Anna Farmer, as a relative newcomer to Oregon City politics, has built a long list of endorsements in an effort to overcome Shelley McCoy's momentum as an OCSD Budget Committee member since 2014 and a resident of OCSD for 28 years. Each candidate for the position has two sons who have graduated or will soon graduate from local schools, and the race has been a comparatively less contentious one.

"She has different experiences than I do, and I think it comes down to whomever the voters choose," McCoy said.

In addition to Budget Committee service, McCoy has served as treasurer for the Yes for Oregon City Schools PAC, the OCHS Band booster group and the John McLoughlin PTSO.

"I understand the importance of using funds in an efficient manner," McCoy said. "Sometimes this means making difficult choices, but I always strive to understand the issues and make an informed decision. The impact is not just numbers on a page, but the education of our kids."

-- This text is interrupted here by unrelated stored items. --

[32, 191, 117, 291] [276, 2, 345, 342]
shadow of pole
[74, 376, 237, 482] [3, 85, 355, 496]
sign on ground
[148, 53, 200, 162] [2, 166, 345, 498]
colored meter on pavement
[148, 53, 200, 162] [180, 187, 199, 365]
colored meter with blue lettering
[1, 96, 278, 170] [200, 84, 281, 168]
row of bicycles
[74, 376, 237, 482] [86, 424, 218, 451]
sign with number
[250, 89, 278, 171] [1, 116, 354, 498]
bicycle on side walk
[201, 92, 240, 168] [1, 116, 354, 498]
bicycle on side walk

Farmer points out that she also works with finances in her day job and understands "fiscal responsibility and how choices today impact the long-range vision." A resident of the OCSD area for 18 years, she is a senior office administrator at a local brokerage firm creating long-term investment plans.

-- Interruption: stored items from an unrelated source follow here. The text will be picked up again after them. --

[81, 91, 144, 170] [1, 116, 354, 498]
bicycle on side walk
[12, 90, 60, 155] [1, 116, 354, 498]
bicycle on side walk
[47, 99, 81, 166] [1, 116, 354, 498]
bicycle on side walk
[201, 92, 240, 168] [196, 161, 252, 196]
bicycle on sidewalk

"I am a strong advocate for equity, inclusion and diversity," Farmer said. "Not only am I proud of the equity statement our district adopted, there needs to be clear policies that create a culture of acceptance, and support an environment where every student feels safe enough to focus and learn."

McCoy echoed Farmer's support for the equity resolution adopted by the board in 2017 and the need for the board to provide ongoing support for it in its policymaking.

"Our kids deserve schools where they feel supported, safe and welcome while pursuing their dreams," she said. "Schools that are welcoming to all students and provide a variety of classes, programs, activities and sports allow kids to explore their interests and become engaged in their education. I know firsthand the importance of having schools where everyone feels they belong."

Farmer has been active volunteering in local schools throughout her sons' education and has received the endorsement of the local teacher's union through the Oregon City Education Association and the local chapter of the Oregon School Employees Association. McCoy said she wasn't contacted by either union to be interviewed for an endorsement, but she has deliberately not sought out endorsements from other school board members besides Storey.

"Going forward it's important that the board works well together and can collaborate well together," McCoy said.

On the other hand, Farmer is proud of her long list of supporters, including Spiers, Hunt, Humberston, Schrader, County Board Chair Jim Bernard, Metro Councilor Christine Lewis and Cameron McCredie, chair of the Oregon City Chamber of Commerce's Government and Economic Affairs Committee

"My endorsements … show that I am respected in the community for the work I've done," Farmer said. "It reflects their confidence in my ability to work with existing policymakers, and have a strong network of informed leaders supporting my efforts to strengthen the school district."

When her children were young, attending local schools since 2005, Farmer ran a "disability-inclusive child care" facility from her home.

Farmer noted she still keeps in touch with those children who now are students in OCSD.

"I have a unique view into their challenges connecting with services," she said.

Farmer has worked to overcome challenges for local homeless students, and she helped begin the Sheltering Our Neighbors program, a temporary overnight homeless shelter partnering with NW Housing Alternatives, Clackamas County Social Services and numerous churches.